US-Präsident Donald Trump hat eine Untersuchung zu der Frage gefordert, ob sein Wahlkampfteam durch die Bundespolizei FBI unterwandert wurde. Er werde dies "offiziell" beantragen, kündigte Trump am Sonntag im Kurzbotschaftendienst Twitter an. Vertreter der oppositionellen Demokraten kritisierten, mit dem Schritt wolle der Präsident die seit einem Jahr laufenden Untersuchungen von Sonderermittler Robert Mueller zu mutmaßlichen russischen Einmischungen in den US-Wahlkampf und einer möglichen Verwicklung des Trump-Teams untergraben.

"Ich verlange hiermit und werde es morgen offiziell tun, dass das Justizministerium untersucht, ob das FBI/DOJ (abgekürzt für: Justizministerium) das Trump-Wahlkampfteam für politische Zwecke unterwandert oder überwacht hat - und ob solche Forderungen und Anweisungen von Personen in der Obama-Regierung erteilt wurden!", twitterte Trump.

Mit seinen jüngsten Attacken verschärft Trump die Gangart gegen Sonderermittler Mueller. Der frühere FBI-Chef war vor einem Jahr vom Justizministerium zum Sonderermittler ernannt worden. Er untersucht die mutmaßlichen russischen Einmischungen in den US-Präsidentschaftswahlkampf 2016 und eine mögliche Verwicklung des Trump-Teams. Außerdem geht er dem Verdacht der Justizbehinderung durch Trump nach.

Muellers Ermittlungen richteten sich zuletzt verstärkt gegen den Präsidenten selbst. Welche möglichen Beweise Mueller bereits gesammelt haben könnte, ist nicht bekannt. Trump spricht in diesem Zusammenhang immer wieder von einer "Hexenjagd".

Trump vertritt seit einigen Tagen die Ansicht, dass eine FBI-Quelle in seinem Team platziert worden sei. Belege dafür blieb er bislang schuldig. Zuvor hatten US-Medien berichtet, die Bundespolizei habe im Juli 2016 einen US-Wissenschaftler damit beauftragt, Trump-Berater zu kontaktieren. Nach Berichten der "New York Times" suchte das FBI nach Beweisen dafür, dass die damaligen Trump-Berater Carter Page, Sam Clovis und George Papadopoulos verdächtige Kontakte nach Russland haben könnten. Die "Washington Post" schrieb in Bezug auf den US-Wissenschaftler von einer "langjährigen US-Geheimdienstquelle" für FBI und CIA.
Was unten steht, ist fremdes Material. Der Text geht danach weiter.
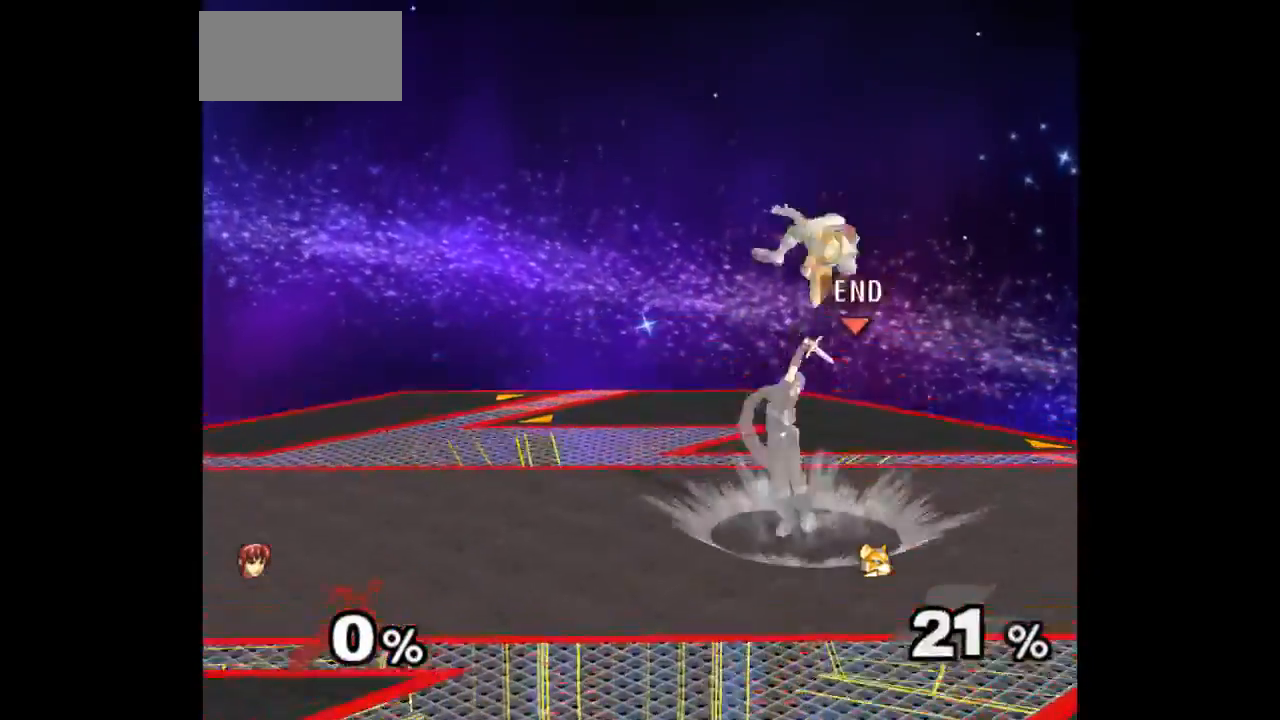
{"buttons": ["Z"], "left_stick": "up", "right_stick": "center", "events": [[317, "left_stick", "left"], [367, "left_stick", "right"], [433, "Z", "down"], [433, "left_stick", "up"]]}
Trump legt seit Tagen nahe, dass es sich bei dem mutmaßlichen Informanten um einen von der Regierung seines Vorgängers Barack Obama in seinem Wahlkampfteam platzierten Maulwurf gehandelt haben könnte. "Wenn das der Fall ist, ist es größer als Watergate", twitterte Trump am Donnerstag in Anspielung auf die gleichnamige Affäre, in deren Verlauf der damalige Präsident Richard Nixon 1974 wegen des Skandals um einen Lauschangriff auf die Demokraten zurückgetreten war.
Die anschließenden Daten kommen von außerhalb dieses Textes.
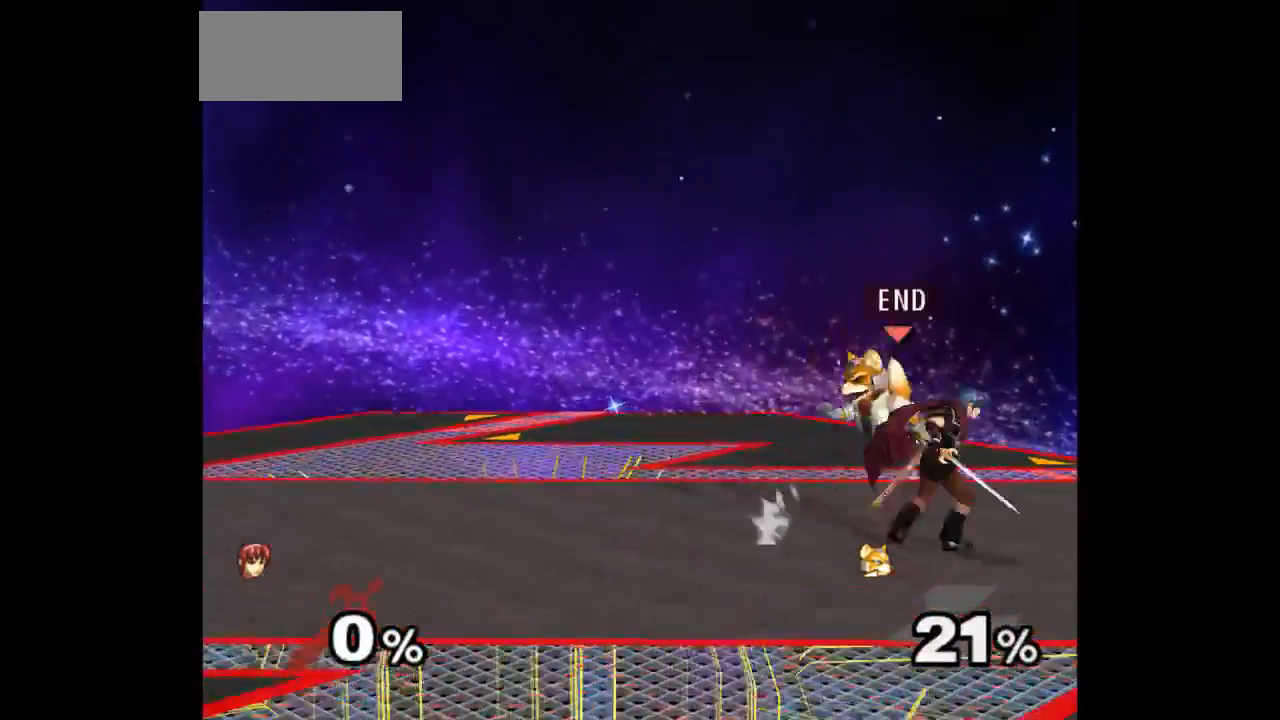
{"buttons": [], "left_stick": "center", "right_stick": "center", "events": [[33, "Z", "up"], [83, "left_stick", "center"], [150, "left_stick", "up"], [317, "left_stick", "center"]]}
Vertreter vom Trumps republikanischer Partei fordern mehr Informationen zu der mutmaßlichen Geheimdienstquelle. Demokratische Abgeordnete wiesen das zurück: Die republikanischen Kongressabgeordneten wollten ihre Position ausnutzen, um eine FBI-Quelle zu enttarnen, nur um die Ermittlungen zur mutmaßlichen russischen Einmischung in den Präsidentschaftswahlkampf zu untergraben, kritisierte Senator Mark Warner vom Geheimdienstausschuss des Senats.

"Trumps Behauptung eines 'Spions' ist Quatsch", twittterte der Abgeordnete Adam Schiff. Die Forderung nach einer Untersuchung durch das Justizministerium sei ein Machtmissbrauch, Trump wolle damit lediglich von seinen wachsenden juristischen Problemen ablenken.

Trumps Anwalt Rudy Giuliani sagte unterdessen der "New York Times" am Sonntag, Muellers Büro habe mitgeteilt, die Ermittlungen bis 1. September abschließen zu wollen. Allerdings hänge der Zeitplan davon ab, ob Trump wie geplant Mitte Juli gegenüber Mueller aussagen werde. Er selbst wolle, dass die Ermittlungen bis Anfang September vorüber seien, sagte Giuliani dem Sender Fox. Damit sollten Auswirkungen auf die Teilwahlen zum Kongress im November vermieden werden.